WHAT IS BEING ASKED: In the passage on investing versus paying off student loans early, what return does it say you can generally expect from stock market investments over time?

[TEXT PASSAGE Boundary: Start]

Investing helps your money keep with inflation and gives your money the opportunity to grow exponentially. You can generally expect a return of about 7% on stock market investments over time. Since student loan interest rates tend to be lower than the average rate of return from the stock market, it makes mathematical sense to invest rather than pay off student loans early.

Since compound interest works best when you start investing early, it’s best to use any extra money to fund your retirement plan or taxable investment accounts rather than pay off your student loans early. Your low interest student loans will always be there. The opportunity to grow your money with compound interest each year becomes less and less as you wait.

Other Things to Consider

In many cases, the math works out in favor of not paying off your student loans early. That doesn’t mean that it’s the right decision for everyone. If you’re someone who’s debt-averse or otherwise doesn’t like owing money, it may make sense to get rid of your student loans as fast as possible for peace of mind.

Another thing to consider is that some private student loans have higher interest rates. If your student loans are costing you more than you’d earn in the stock market, definitely pay off the student loans first. Also see if you can refinance them to get a better interest rate moving forward.

[TEXT PASSAGE Boundary: End]
[RECORDS Boundary: Start]

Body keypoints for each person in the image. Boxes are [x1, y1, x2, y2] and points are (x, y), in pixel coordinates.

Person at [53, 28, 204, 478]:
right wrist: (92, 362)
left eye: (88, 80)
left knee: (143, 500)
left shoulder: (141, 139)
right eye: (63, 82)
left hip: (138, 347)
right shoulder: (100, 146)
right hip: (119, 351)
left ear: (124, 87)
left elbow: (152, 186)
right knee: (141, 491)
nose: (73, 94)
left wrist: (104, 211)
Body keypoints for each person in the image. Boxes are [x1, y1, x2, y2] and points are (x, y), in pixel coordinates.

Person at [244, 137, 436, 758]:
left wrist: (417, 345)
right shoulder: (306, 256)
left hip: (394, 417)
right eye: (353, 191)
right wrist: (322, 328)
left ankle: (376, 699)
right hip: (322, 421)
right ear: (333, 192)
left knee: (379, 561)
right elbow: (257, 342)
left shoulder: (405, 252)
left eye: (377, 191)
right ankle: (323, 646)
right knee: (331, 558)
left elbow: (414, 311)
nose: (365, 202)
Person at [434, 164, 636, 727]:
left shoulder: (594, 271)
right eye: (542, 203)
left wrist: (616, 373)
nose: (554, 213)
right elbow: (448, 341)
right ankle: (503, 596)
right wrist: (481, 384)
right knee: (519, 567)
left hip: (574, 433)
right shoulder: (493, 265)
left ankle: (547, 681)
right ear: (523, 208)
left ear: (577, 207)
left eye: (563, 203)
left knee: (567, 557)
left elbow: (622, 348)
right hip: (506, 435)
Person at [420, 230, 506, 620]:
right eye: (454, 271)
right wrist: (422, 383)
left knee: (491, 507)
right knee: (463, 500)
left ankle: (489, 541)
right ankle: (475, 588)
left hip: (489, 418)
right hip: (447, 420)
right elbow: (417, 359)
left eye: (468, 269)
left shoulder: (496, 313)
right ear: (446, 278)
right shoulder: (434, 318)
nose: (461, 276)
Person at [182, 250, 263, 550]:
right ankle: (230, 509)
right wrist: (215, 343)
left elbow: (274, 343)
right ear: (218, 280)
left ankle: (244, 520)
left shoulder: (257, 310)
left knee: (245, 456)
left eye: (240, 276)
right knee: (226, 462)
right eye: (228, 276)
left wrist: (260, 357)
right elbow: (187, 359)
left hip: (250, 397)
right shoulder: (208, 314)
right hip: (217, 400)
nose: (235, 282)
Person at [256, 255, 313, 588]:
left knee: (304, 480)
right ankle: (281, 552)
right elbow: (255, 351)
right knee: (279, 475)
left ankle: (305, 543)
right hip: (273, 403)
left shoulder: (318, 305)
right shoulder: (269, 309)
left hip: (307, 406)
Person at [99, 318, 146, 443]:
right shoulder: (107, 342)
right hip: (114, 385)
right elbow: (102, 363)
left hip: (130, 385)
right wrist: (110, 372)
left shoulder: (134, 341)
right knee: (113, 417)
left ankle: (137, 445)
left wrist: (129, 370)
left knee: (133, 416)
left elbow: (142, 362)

[RECORDS Boundary: End]
[RECORDS Boundary: Start]

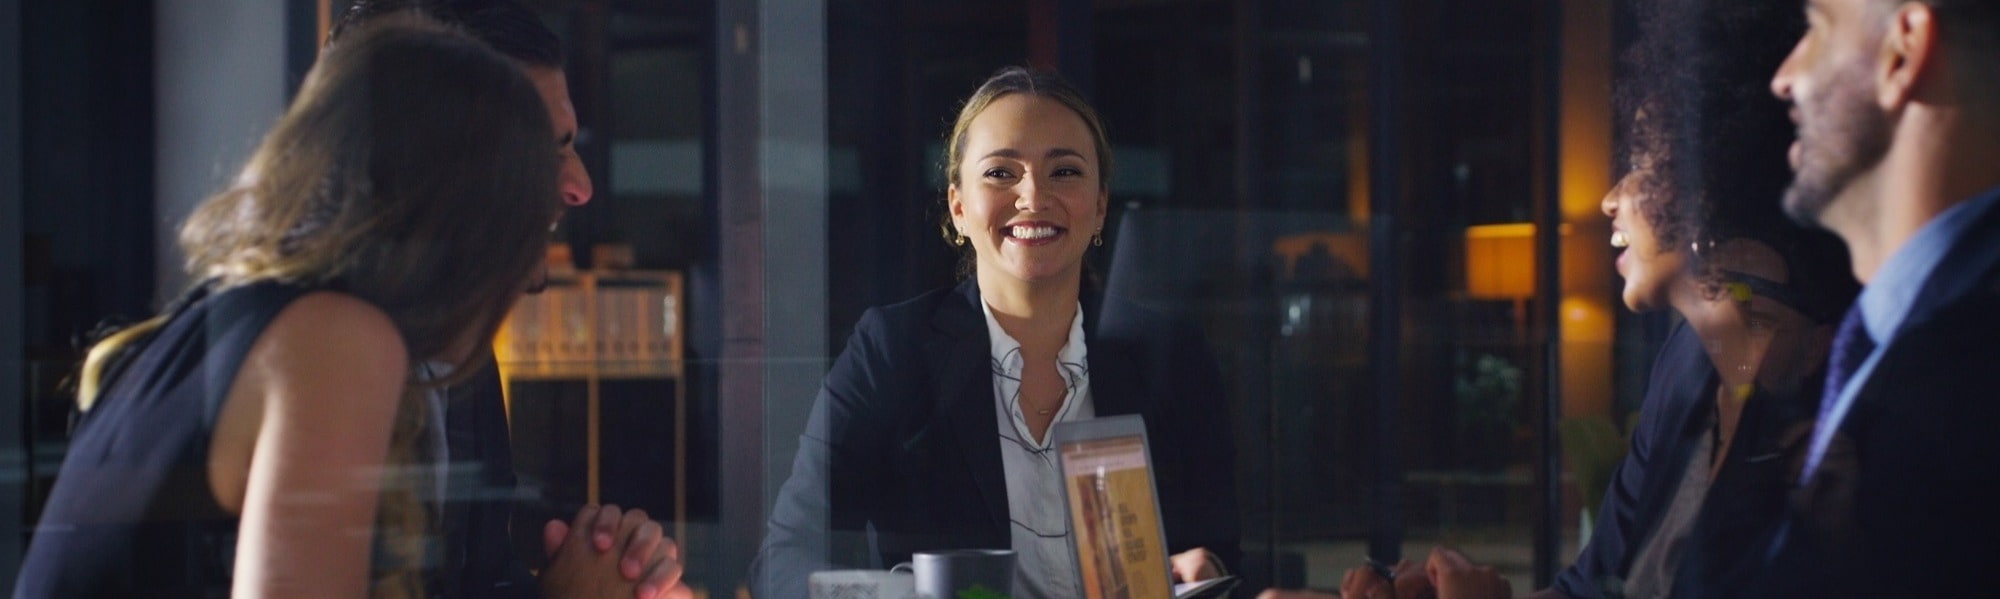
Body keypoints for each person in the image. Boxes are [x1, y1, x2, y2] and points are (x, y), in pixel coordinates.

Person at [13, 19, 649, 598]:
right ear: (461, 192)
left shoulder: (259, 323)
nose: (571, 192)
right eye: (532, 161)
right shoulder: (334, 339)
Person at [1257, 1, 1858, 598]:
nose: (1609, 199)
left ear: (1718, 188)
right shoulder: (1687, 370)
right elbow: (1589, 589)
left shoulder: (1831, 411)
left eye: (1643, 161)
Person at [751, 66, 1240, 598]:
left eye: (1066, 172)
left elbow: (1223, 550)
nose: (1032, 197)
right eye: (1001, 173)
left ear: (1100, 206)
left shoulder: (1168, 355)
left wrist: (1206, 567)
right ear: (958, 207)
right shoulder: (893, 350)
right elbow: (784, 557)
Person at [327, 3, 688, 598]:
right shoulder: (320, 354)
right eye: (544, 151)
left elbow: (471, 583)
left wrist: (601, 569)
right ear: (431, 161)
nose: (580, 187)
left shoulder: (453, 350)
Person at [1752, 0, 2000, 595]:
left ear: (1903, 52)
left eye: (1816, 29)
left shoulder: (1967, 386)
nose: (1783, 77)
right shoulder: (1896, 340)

[RECORDS Boundary: End]

EXERCISE SOLUTION: About 7%.